Russland hat laut eigenen Angaben einen Raketentest vor den Kurilen-Inseln im Pazifik durchgeführt. Ziele, die feindliche Schiffe simulierten, seien in einer Entfernung von mehr als 300 Kilometern angegriffen worden, teilte die russische Pazifikflotte mit. Aus Japan, das mehrere Inseln des Archipels für sich beansprucht, kam Kritik.
„In Antwort auf die Benachrichtigung über den Plan, einen Raketentest durchzuführen, haben wir Protest eingelegt“, sagte ein Sprecher der japanischen Regierung. Das Kurilen-Archipel erstreckt sich zwischen der russischen Halbinsel Kamtschatka und der japanischen Insel Hokkaido im Pazifik. Das sowjetische Militär hatte die Kurilen 1945 vollständig erobert, seitdem ist das russische Heer dort präsent. In Japan wird die Inselgruppe Nördliche Territorien genannt.
Trotz der Kritik wurde der Raketentest laut russischen Angaben am Donnerstag vor den südlichen Kurileninseln durchgeführt. „Die Besatzung des Kreuzers ‘Warjag‘ schoss zwei Vulkan-Schiffsabwehrraketen ab, während das nukleargetriebene U-Boot ‘Omsk‘ Granit-Marschflugkörper abfeuerte. Zugleich schlug auf den Kurilen eine Einheit des Bastion-Küstenverteidigungssystems mit einer Oniks-Rakete zu“, teilte die russische Pazifikflotte mit.
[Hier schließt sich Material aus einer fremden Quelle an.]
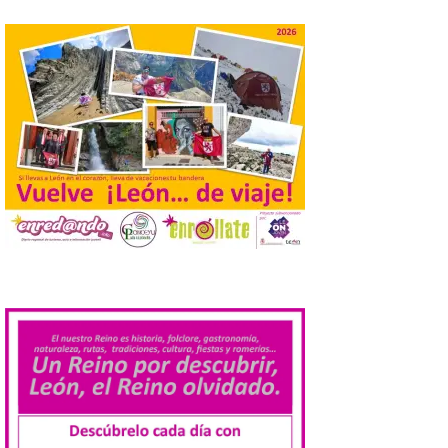
Nueva edición de León
de…viaje. Una iniciativa
organizado por la sección
juvenil de la Asociación
Enróllate, la Asociación
Conceyu País Llionés y el Diario de
Turismo, Ocio e Información para
jóvenes “Enredando.info”. . Desde las
playa de Benidorm Paulino Álvarez […]
Sonorama Ribera 2026
convertirá Aranda de
Duero en epicentro de la
.
música en directo
5 Ago 2026
Tras marcar un hito en su
historia al dar a
conocer, por primera vez,
toda su alineación de más
de 150 bandas y artistas
en un único anuncio, Sonorama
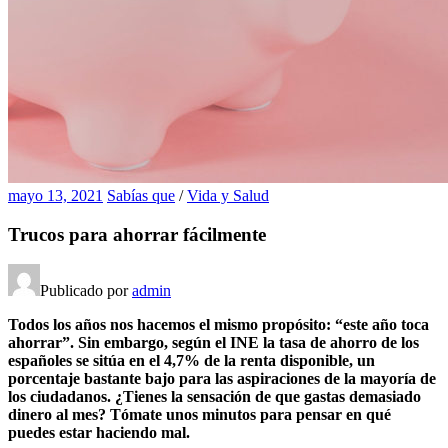
mayo 13, 2021
Sabías que
/
Vida y Salud
Trucos para ahorrar fácilmente
Publicado por
admin
Todos los años nos hacemos el mismo propósito: “este año toca
ahorrar”. Sin embargo, según el INE la tasa de ahorro de los
españoles se sitúa en el 4,7% de la renta disponible, un
porcentaje bastante bajo para las aspiraciones de la mayoría de
los ciudadanos. ¿Tienes la sensación de que gastas demasiado
dinero al mes? Tómate unos minutos para pensar en qué
puedes estar haciendo mal.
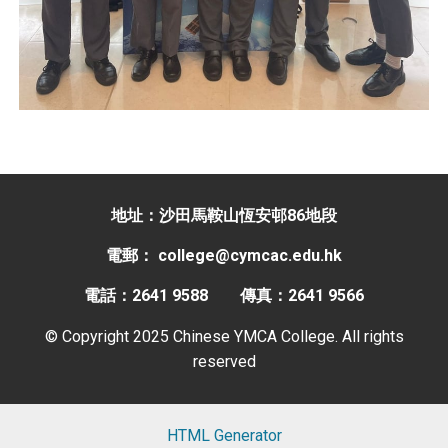
地址：沙田馬鞍山恆安邨86地段
電郵： college@cymcac.edu.hk
電話：2641 9588
傳真：2641 9566
© Copyright 2025 Chinese YMCA College. All rights
reserved
HTML Generator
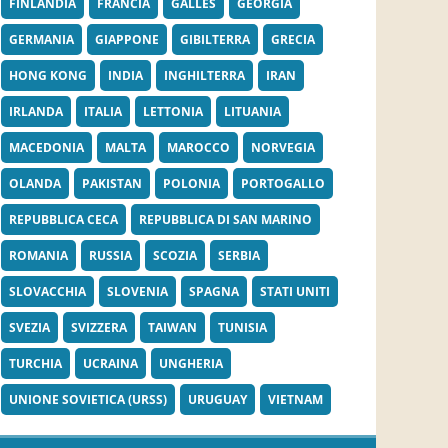
FINLANDIA
FRANCIA
GALLES
GEORGIA
GERMANIA
GIAPPONE
GIBILTERRA
GRECIA
HONG KONG
INDIA
INGHILTERRA
IRAN
IRLANDA
ITALIA
LETTONIA
LITUANIA
MACEDONIA
MALTA
MAROCCO
NORVEGIA
OLANDA
PAKISTAN
POLONIA
PORTOGALLO
REPUBBLICA CECA
REPUBBLICA DI SAN MARINO
ROMANIA
RUSSIA
SCOZIA
SERBIA
SLOVACCHIA
SLOVENIA
SPAGNA
STATI UNITI
SVEZIA
SVIZZERA
TAIWAN
TUNISIA
TURCHIA
UCRAINA
UNGHERIA
UNIONE SOVIETICA (URSS)
URUGUAY
VIETNAM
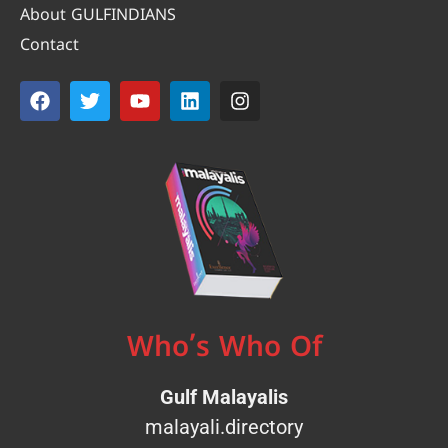
About GULFINDIANS
Contact
Who’s Who Of
Gulf Malayalis
malayali.directory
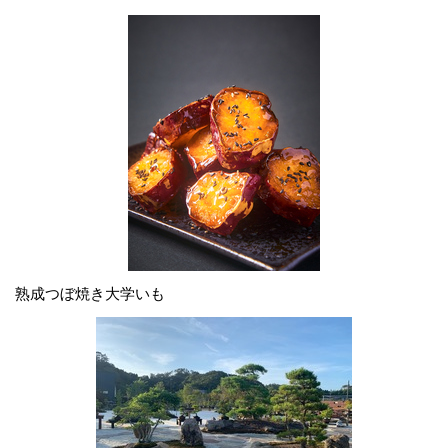
熟成つぼ焼き大学いも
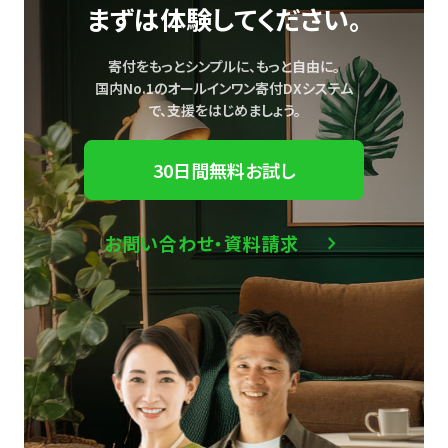
まずは体験してください。
寄付をもっとシンプルに、もっと自由に。
国内No.1のオールインワン寄付DXシステム
で、
支援をはじめましょう。
30日間無料お試し
お問い合わせ・資料請求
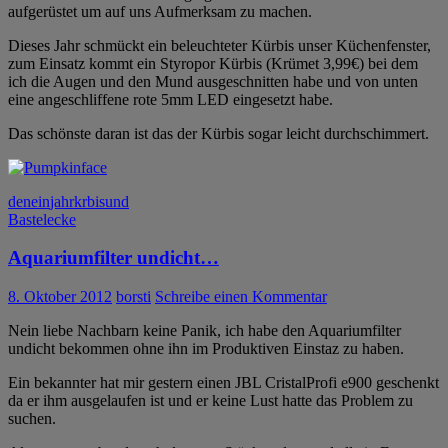
aufgerüstet um auf uns Aufmerksam zu machen.
Dieses Jahr schmückt ein beleuchteter Kürbis unser Küchenfenster,
zum Einsatz kommt ein Styropor Kürbis (Krümet 3,99€) bei dem
ich die Augen und den Mund ausgeschnitten habe und von unten
eine angeschliffene rote 5mm LED eingesetzt habe.
Das schönste daran ist das der Kürbis sogar leicht durchschimmert.
den
ein
jahr
krbis
und
Bastelecke
Aquariumfilter undicht…
8. Oktober 2012
borsti
Schreibe einen Kommentar
Nein liebe Nachbarn keine Panik, ich habe den Aquariumfilter
undicht bekommen ohne ihn im Produktiven Einstaz zu haben.
Ein bekannter hat mir gestern einen JBL CristalProfi e900 geschenkt
da er ihm ausgelaufen ist und er keine Lust hatte das Problem zu
suchen.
Besuch von Putin sorgte für Kritik
Wie berichtet, hatte Russlands Machthaber Wladimir Putin vergangene Woche unter anderem die Insel Iturup erstmals besucht. Das rief in Japan heftige Kritik hervor. Die Regierung in Tokio bestellte den russischen Botschafter ein, woraufhin Moskau seinerseits den japanischen Botschafter einbestellte. Die Beziehungen zwischen Russland und Japan haben sich seit Beginn des Kriegs in der Ukraine im Februar 2022 weiter verschlechtert. Japan hat Russland mit Sanktionen belegt und unterstützt die Ukraine.